Possono quindi essere i giovani appassionati di informatica la chiave per colmare l'ampio gap di competenze necessarie per contrastare il fenomeno hacker? Il tema è aperto e si parte da una realtà (così come rilevata da una ricerca, “Global Workforce Survey”, condotta da Frost & Sullivan) che vede una potenziale carenza di 1,5 milioni di professionisti della sicurezza informatica entro il 2020. Un buco enorme di risorse da colmare, che rischia di rimanere tale proprio perché, allo stato attuale, molte aziende non riescono a indirizzare l'interesse e il talento dei giovani verso questa materia.

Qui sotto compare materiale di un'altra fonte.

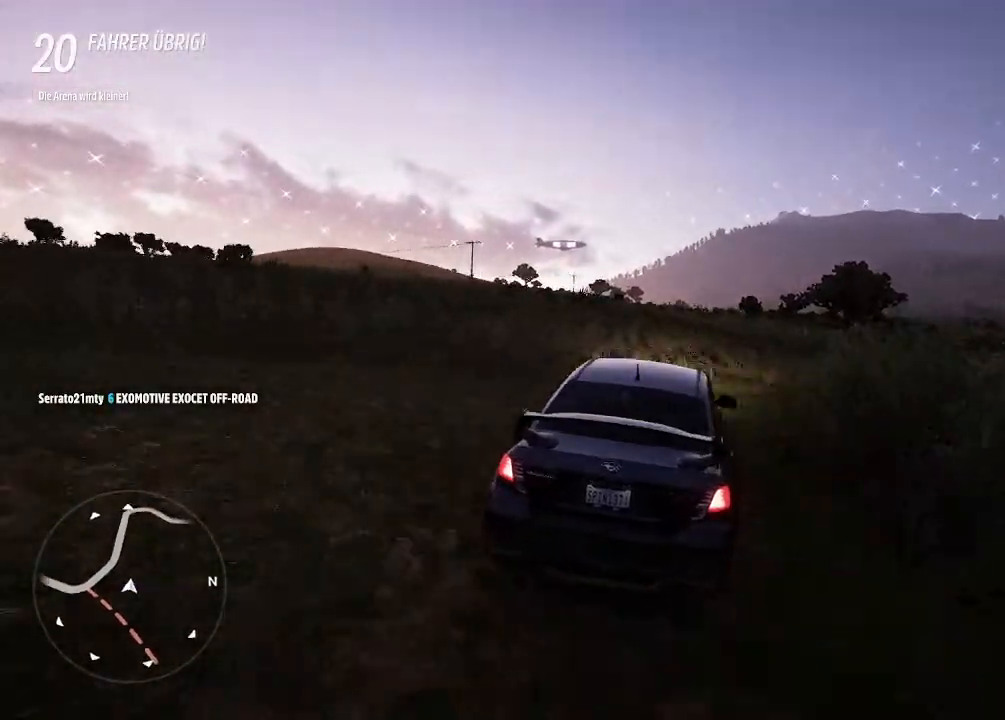
{"buttons": ["R2"], "left_stick": "left", "right_stick": "right", "events": [[100, "left_stick", "center"], [167, "right_stick", "right"], [433, "left_stick", "left"]]}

Molte non offrono ruoli entry-level nel campo della sicurezza informatica, la maggior parte promuove personale interno, fornendo formazione se necessario, e recluta esternamente i professionisti senior. Ma la risposta al problema dovrebbe venire dal basso, dal sistema educativo di base, che dovrebbe giocare un ruolo fondamentale nell'incoraggiare i giovani talenti alla professione in ambito cybersecurity.
Alcune iniziative, come i quattro miliardi di dollari stanziati dall'amministrazione Obama a favore dell'informatica nelle scuole statunitensi o il “Post-16 Skills Plan” mirato alle competenze informatiche nell'istruzione superiore del Regno Unito, fanno ben sperare. Ma molto dovranno fare anche le aziende e i vendor tecnologici. Kaspersky Lab, da parte propria, ha lanciato di recente Talent Lab, un concorso internazionale a premi (fra questi una borsa di studio di 10mila dollari) rivolto a studenti universitari e professionisti di età compresa tra i 18 e i 30 anni e avente l'obiettivo di stimolare i giovani di talento a trovare soluzioni innovative alle tante sfide imposte dalla cybersecurity.